La solution des trois étudiants se différencie de celles proposées sur le marché actuel grâce à la proactivité d’Elza, la voix féminine du chatbot qui offre une assistance approfondie à travers des déclencheurs personnalisés et une interaction de l’application avec les objets connectés de la maison.

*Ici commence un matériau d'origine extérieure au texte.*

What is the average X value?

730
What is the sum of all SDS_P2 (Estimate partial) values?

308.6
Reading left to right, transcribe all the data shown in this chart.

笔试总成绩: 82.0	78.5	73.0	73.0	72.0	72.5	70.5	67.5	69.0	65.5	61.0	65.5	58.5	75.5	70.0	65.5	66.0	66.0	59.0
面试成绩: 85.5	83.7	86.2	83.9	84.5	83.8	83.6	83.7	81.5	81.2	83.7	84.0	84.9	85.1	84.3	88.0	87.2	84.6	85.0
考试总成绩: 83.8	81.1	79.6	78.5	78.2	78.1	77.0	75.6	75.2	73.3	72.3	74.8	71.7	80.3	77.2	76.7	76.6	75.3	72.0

« L’utilisation du chatbot sous-entend que le patient présente un minimum d’autonomie. Sur les 7 stades de la maladie définis par les experts, nous considérons qu’ALZ-E peut être utilisé par les patients atteints jusqu’au stade 4. Il agit comme un assistant social et comme un facilitateur de vie. AZL-E est une solution proactive. Cela signifie qu’elle devance les intentions du patient en détectant les moments où celui-ci a besoin d’assistance. Par exemple, le chatbot intégrera dans une discussion en apparence banale, une information importante inscrite dans la fonctionnalité ‘Rappels’. Aussi, à travers des jeux de stimulation cognitive, nous avons souhaité intégrer un système de scoring, permettant d’évaluer la capacité de l’utilisateur à mémoriser en temps réel. Nous avons conçu une application intuitive et adaptée à des gens qui n’ont pas nécessairement l’habitude des objets connectés, » explique l’équipe.
L’entourage du patient pris en compte
Puisque la maladie d’Alzheimer impacte également les personnes entourant le patient, l’équipe a pensé à une plateforme de broadcast, intitulée « AZL-E Family ». Grâce à cet outil, le cercle de confiance de l'utilisateur peut partager des images dans le « Book of life » ou accéder à des informations scorées.
« L’application intègre un système de tags et de reconnaissance faciale qui permet à Elza de consommer ces informations à travers une discussion quotidienne avec l’utilisateur et d’augmenter les chances de se souvenir, » explique Mohammed.
Prix spécial du jury de l’ATOS IT Challenge
La solution « AZL-E » a été très remarquée lors de l’ATOS IT Challenge, un concours destiné à la future génération de professionnels de l’Intelligence Artificielle. Après une première sélection distinguant 20 dossiers parmi les 204 équipes en compétition, l’équipe INSA Lyon a atteint la première phase de présentation à un jury scientifique. Accompagnés par un coach salarié du groupe ATOS, les étudiants ont fait évolué leur projet de décembre à avril, jusqu’à la dernière phase de test de l’application. Parmi les 4 équipes finalistes retenues par le jury de l’ATOS IT Challenge : les Universités américaines de Columbia et du Texas, l’Université d’Etat de Voronezh en Russie et l’INSA Lyon pour le prix spécial du jury.
« L’ATOS IT Challenge est une compétition que je suivais déjà de très près en Tunisie. En arrivant à l’INSA Lyon, j’avais en tête de trouver des coéquipiers pour participer à ce challenge. Il a fallu former une équipe très motivée car il s’agissait d’un travail de longue haleine, réparti sur l’année entière. Au-delà de la fierté éprouvée après de tels résultats à ce challenge, nous sommes surtout conscients de l’intérêt de notre outil sur l’amélioration du confort des patients atteints d’Alzheimer. Nous espérons qu’ALZ-E pourra soulager les malades et leurs familles », explique Ayoub.
Aujourd’hui en stage chez ATOS Worldline, les trois étudiants travaillent dans les laboratoires R&D du groupe, à l’amélioration d’AZL-E.
« C’est une incroyable opportunité de pouvoir réaliser notre stage de 4e année sur notre projet. Nous collaborons avec des experts, des chercheurs, des psychiatres et des cliniciens qui nous aident à rendre le projet le plus viable possible pour les patients. Notre aventure avec ATOS n’est sûrement pas prête de s’arrêter ! »
Un logo formé de lettre entrelacées pour représenter les cellules de mémoire qui s’affaiblissent avec la maladie d’Alzheimer. Seul le mot « AZL-E » est lisible, comme un soutient immuable et persistant.